1.8 Der Prozessorstapel
(Stack)
Sie können durch
bestimmte Befehle den Inhalt des Akkumulators zwischenspeichern. Hierzu wird
vom 6510 die erste Speicherseite an den Adressen 256 bis 511 benutzt. In dieser
Speicherseite kann nun mit Hilfe des Registers S (stack
pointer) der Inhalt des Akkumulators
zwischengespeichert werden. Hierbei gelten die folgenden Regeln: Wenn Sie den
Inhalt des Akkumulators mit Hilfe des Stack Pointers sichern, dann wird,
nachdem der Akkumulator an die Adresse geschrieben wurde, auf die S
zeigt, S um 1 erniedrigt. Wenn Sie anschließend den Akkumulator wieder
„zurückholen“, dann wird S um 1 erhöht, bevor A wieder aus der
Adresse ausgelesen wird, auf die S zeigt. Wenn Sie an dieser Stelle gut
aufgepasst haben, dann sind Sie vielleicht stutzig geworden, denn S ist
bestimmt 8 Bit breit. Wie soll dieser Zeiger dann auf die Adressen 256 bis 511
zeigen? Ganz einfach: An dieser Stelle wird stets ein zusätzliches 9. Bit für
die Adressberechnung benutzt, und dieses Bit ist stets 1.
Was haben Sie aber nun
gewonnen? Ganz einfach: Sie können die Werte im Akkumulator mit dem Befehl PHA
(push accumulator) auf einer Art Kartenstapel
ablegen, und auch auf dieselbe Art und Weise wieder mit dem Befehl PLA
(pull accumulator) vom Stapel ziehen. Die
Reihenfolge, in der Sie Zahlen auf dem Stapel ablegen und wieder von diesem
herunterziehen, entspricht der Reihenfolge, die Sie auch bei Karten erwarten
würden. Aber der Befehl JSR legt die Speicheradresse des Befehls, der
dem JSR-Befehl folgt, zusätzlich auf dem Stapel ab, deshalb kann RTS
anschließend erfolgreich zum Aufrufer zurückkehren. Allerdings gilt dies nur,
wenn Sie vor der Rückkehr mit RTS den Stapel vorher aufräumen, und
sämtliche Werte, die Ihr Unterprogramm dort abgelegt hat, entfernen.
Im Endeffekt ist die
Verwaltung des Stacks also relativ einfach. Der Teufel liegt hier im Detail. So
können Sie z.B. die Index-Register nicht auf dem Stack ablegen. Dies liegt
daran, dass die Index-Register nicht mit der ALU, also der Recheneinheit
des 6510, verbunden sind. Sie können deswegen die Index-Register nicht direkt
auf dem Stack ablegen, sondern müssen den Umweg über den Akkumulator gehen.

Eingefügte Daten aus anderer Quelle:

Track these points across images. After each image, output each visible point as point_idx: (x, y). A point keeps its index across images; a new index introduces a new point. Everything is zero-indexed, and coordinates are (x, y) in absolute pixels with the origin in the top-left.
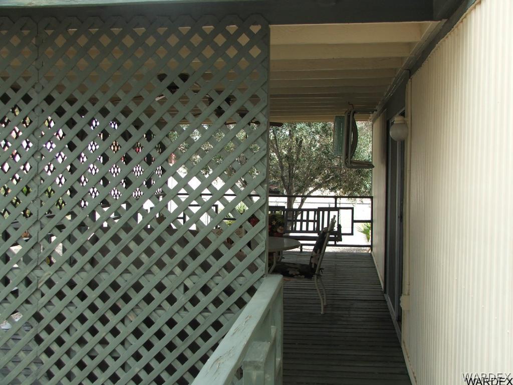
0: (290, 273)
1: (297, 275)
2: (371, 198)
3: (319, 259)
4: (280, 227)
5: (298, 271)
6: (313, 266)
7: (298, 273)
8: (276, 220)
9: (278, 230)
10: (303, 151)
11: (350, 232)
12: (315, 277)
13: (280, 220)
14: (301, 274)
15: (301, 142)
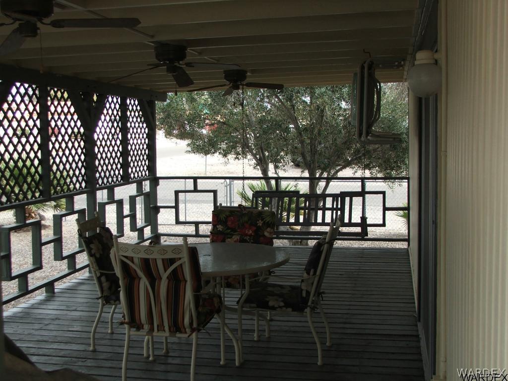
0: (271, 304)
1: (280, 307)
2: (408, 179)
3: (313, 284)
4: (269, 229)
5: (282, 301)
6: (304, 294)
7: (282, 304)
8: (262, 220)
9: (266, 234)
10: (325, 121)
11: (381, 222)
12: (308, 310)
13: (268, 219)
14: (287, 305)
15: (322, 111)
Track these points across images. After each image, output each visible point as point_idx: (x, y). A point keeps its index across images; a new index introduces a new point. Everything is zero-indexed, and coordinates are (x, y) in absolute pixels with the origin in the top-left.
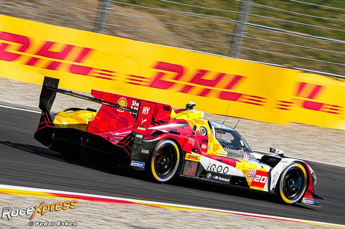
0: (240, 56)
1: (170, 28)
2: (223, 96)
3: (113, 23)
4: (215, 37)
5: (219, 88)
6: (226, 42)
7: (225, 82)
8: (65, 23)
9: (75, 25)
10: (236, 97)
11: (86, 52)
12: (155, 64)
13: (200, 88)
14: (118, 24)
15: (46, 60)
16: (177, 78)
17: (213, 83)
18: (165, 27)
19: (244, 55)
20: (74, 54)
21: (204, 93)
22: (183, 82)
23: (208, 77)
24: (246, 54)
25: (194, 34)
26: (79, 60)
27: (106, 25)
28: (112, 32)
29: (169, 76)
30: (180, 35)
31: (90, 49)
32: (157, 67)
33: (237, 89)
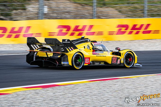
0: (147, 17)
1: (120, 11)
2: (144, 33)
3: (99, 14)
4: (137, 12)
5: (142, 30)
6: (142, 13)
7: (144, 27)
8: (81, 18)
9: (85, 17)
10: (149, 32)
11: (91, 27)
12: (117, 26)
13: (135, 31)
14: (101, 14)
15: (77, 33)
16: (126, 29)
17: (140, 28)
18: (118, 12)
19: (149, 16)
20: (87, 28)
21: (137, 33)
22: (129, 30)
23: (138, 27)
24: (150, 16)
25: (129, 12)
26: (89, 30)
27: (96, 15)
28: (99, 17)
29: (123, 29)
30: (124, 14)
31: (92, 25)
32: (118, 27)
33: (149, 29)
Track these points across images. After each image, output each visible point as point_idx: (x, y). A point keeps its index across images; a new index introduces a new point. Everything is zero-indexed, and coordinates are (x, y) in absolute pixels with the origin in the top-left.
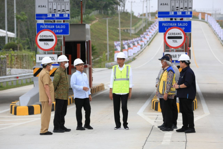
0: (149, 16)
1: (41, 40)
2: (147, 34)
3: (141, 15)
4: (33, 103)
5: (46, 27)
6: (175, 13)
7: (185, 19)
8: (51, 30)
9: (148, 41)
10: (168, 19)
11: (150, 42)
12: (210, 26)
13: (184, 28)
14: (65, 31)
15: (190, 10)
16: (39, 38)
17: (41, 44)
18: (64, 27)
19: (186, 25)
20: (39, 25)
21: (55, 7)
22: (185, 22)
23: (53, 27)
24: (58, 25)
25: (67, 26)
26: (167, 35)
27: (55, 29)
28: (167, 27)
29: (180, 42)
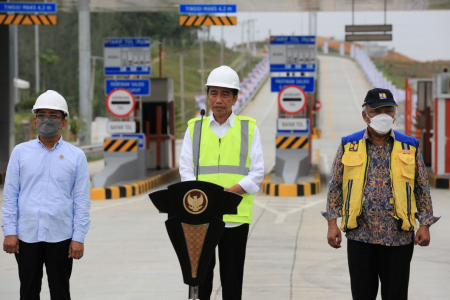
0: (251, 47)
1: (113, 103)
2: (250, 82)
3: (239, 47)
4: (110, 185)
5: (118, 84)
6: (293, 66)
7: (307, 74)
8: (125, 88)
9: (251, 94)
10: (284, 74)
11: (256, 95)
12: (359, 66)
13: (304, 87)
14: (144, 91)
15: (313, 62)
16: (111, 99)
17: (114, 109)
18: (142, 84)
19: (307, 82)
20: (109, 82)
21: (130, 58)
22: (306, 78)
23: (128, 84)
24: (134, 81)
25: (146, 83)
26: (282, 97)
27: (131, 87)
28: (283, 85)
29: (299, 106)
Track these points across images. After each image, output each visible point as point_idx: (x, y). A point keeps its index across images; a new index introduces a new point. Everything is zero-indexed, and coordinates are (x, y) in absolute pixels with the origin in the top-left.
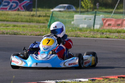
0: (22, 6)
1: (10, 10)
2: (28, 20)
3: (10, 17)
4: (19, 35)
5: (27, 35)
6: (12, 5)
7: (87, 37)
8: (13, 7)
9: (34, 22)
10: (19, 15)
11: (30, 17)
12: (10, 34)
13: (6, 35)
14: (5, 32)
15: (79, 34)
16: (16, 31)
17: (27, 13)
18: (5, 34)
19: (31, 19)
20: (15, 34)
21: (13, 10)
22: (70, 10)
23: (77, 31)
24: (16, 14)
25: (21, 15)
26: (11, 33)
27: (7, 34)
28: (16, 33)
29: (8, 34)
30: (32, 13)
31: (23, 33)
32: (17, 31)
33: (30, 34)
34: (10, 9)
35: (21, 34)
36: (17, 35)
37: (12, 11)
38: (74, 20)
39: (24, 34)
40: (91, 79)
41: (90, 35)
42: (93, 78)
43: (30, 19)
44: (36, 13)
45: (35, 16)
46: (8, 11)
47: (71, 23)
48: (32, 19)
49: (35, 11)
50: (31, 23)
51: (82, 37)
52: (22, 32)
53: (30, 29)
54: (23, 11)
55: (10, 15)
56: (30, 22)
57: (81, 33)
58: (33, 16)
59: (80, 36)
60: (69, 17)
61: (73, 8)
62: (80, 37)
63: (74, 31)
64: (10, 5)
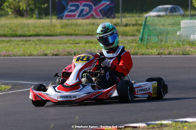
0: (98, 10)
1: (79, 18)
3: (80, 28)
6: (82, 10)
8: (84, 13)
10: (94, 24)
13: (73, 57)
14: (73, 52)
15: (187, 49)
16: (89, 50)
18: (71, 55)
22: (174, 14)
23: (186, 46)
24: (90, 24)
25: (98, 25)
27: (75, 54)
30: (115, 21)
34: (79, 16)
37: (83, 19)
38: (182, 30)
44: (121, 21)
45: (120, 26)
46: (77, 19)
47: (176, 33)
49: (119, 18)
51: (193, 54)
52: (98, 51)
54: (101, 19)
55: (80, 25)
57: (192, 49)
58: (116, 25)
59: (190, 53)
60: (173, 24)
61: (179, 11)
62: (190, 55)
63: (181, 45)
64: (80, 10)
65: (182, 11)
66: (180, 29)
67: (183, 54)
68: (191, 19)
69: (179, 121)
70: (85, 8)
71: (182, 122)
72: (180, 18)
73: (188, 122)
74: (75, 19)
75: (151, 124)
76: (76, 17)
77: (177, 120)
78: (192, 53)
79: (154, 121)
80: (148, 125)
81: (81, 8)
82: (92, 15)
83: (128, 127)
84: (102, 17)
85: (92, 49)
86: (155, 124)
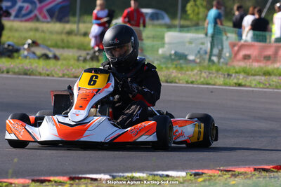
0: (45, 10)
1: (17, 19)
2: (59, 43)
3: (17, 34)
4: (36, 75)
5: (53, 76)
7: (192, 83)
8: (24, 12)
9: (73, 48)
10: (37, 30)
11: (64, 37)
12: (15, 73)
13: (5, 75)
14: (5, 69)
15: (173, 75)
16: (29, 67)
17: (58, 26)
18: (3, 72)
19: (65, 41)
20: (26, 74)
21: (24, 19)
22: (156, 22)
23: (171, 70)
24: (31, 30)
25: (43, 31)
26: (17, 70)
27: (8, 72)
28: (29, 70)
29: (11, 73)
30: (68, 27)
31: (44, 72)
32: (31, 65)
33: (60, 75)
34: (17, 16)
35: (40, 74)
36: (30, 75)
37: (21, 21)
38: (166, 46)
39: (48, 73)
40: (194, 172)
41: (200, 79)
42: (197, 171)
43: (63, 41)
44: (78, 27)
45: (76, 35)
46: (13, 21)
47: (158, 51)
48: (68, 41)
49: (74, 22)
50: (66, 50)
51: (181, 82)
52: (43, 70)
53: (62, 64)
54: (48, 22)
55: (16, 30)
56: (63, 48)
57: (179, 75)
58: (70, 33)
59: (177, 81)
60: (154, 37)
61: (163, 18)
62: (176, 83)
63: (164, 69)
64: (17, 7)
65: (167, 20)
66: (163, 45)
67: (167, 82)
68: (180, 31)
69: (157, 175)
70: (26, 5)
71: (161, 176)
72: (164, 29)
73: (171, 177)
74: (9, 20)
75: (118, 176)
76: (12, 18)
77: (156, 173)
78: (179, 80)
79: (122, 173)
80: (114, 177)
81: (19, 4)
82: (36, 16)
83: (85, 178)
84: (49, 19)
85: (33, 66)
86: (123, 176)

Auch können Sie keine 16- oder 32-Bit-Werte direkt auf dem Stack ablegen,
sondern müssen diese stückweise ablegen.
Der letzte Abschnitt
beantwortet aber noch nicht die Frage, wozu der Stack
überhaupt nötig ist - außer, dass JSR dort die Rückkehradressen für die
Unterprogramme ablegt. Am besten können Sie die Verwendung des Stacks an einem
Beispiel sehen. Stellen Sie sich vor, Sie wollen den folgenden Ausdruck
berechnen:
(1+2+3)-(4+5+6)
Wenn Sie hier schlicht
nach Schema F vorgehen, bekommen Sie ein falsches Ergebnis heraus. Dies liegt
einfach daran, dass Sie an dieser Stelle nicht beachtet haben, dass die
Klammern Vorrang haben. Sie müssen also erst
1+2+3=6
und anschließend
4+5+6=15
berechnen, und können
erst dann die Subtraktion
6-15=-9
ausführen. -9 ist dann
auch das korrekte Ergebnis. Und genau hier kommt der Stack
ins Spiel, auf dem Sie zunächst das Ergebnis der ersten Additionskette ablegen
müssen, z.B. so:
10
- .BA 49152
20
- CLC
30
- LDA #1
40
- ADC #2
50
- ADC #3
60 - PHA (AàStack)
Am Ende schieben Sie
den Wert 6 auf den Stack, und können nun in Ruhe die
zweite Additionskette ausrechnen:
70 - CLC
80 - LDA #4
90 - ADC #5
100 - ADC #6
Nun müssen Sie nur noch
die einzelnen Additionsterme zusammenzählen. Hierzu brauchen Sie leider eine
zusätzliche Hilfsadresse, weil Sie mit den Indexregistern dummerweise nicht
rechnen können. Ich selbst bevorzuge es, für meine temporären Werte, die ich
nicht auf dem Stack speichern kann, die Adressen 1000 bis 1019 zu benutzen.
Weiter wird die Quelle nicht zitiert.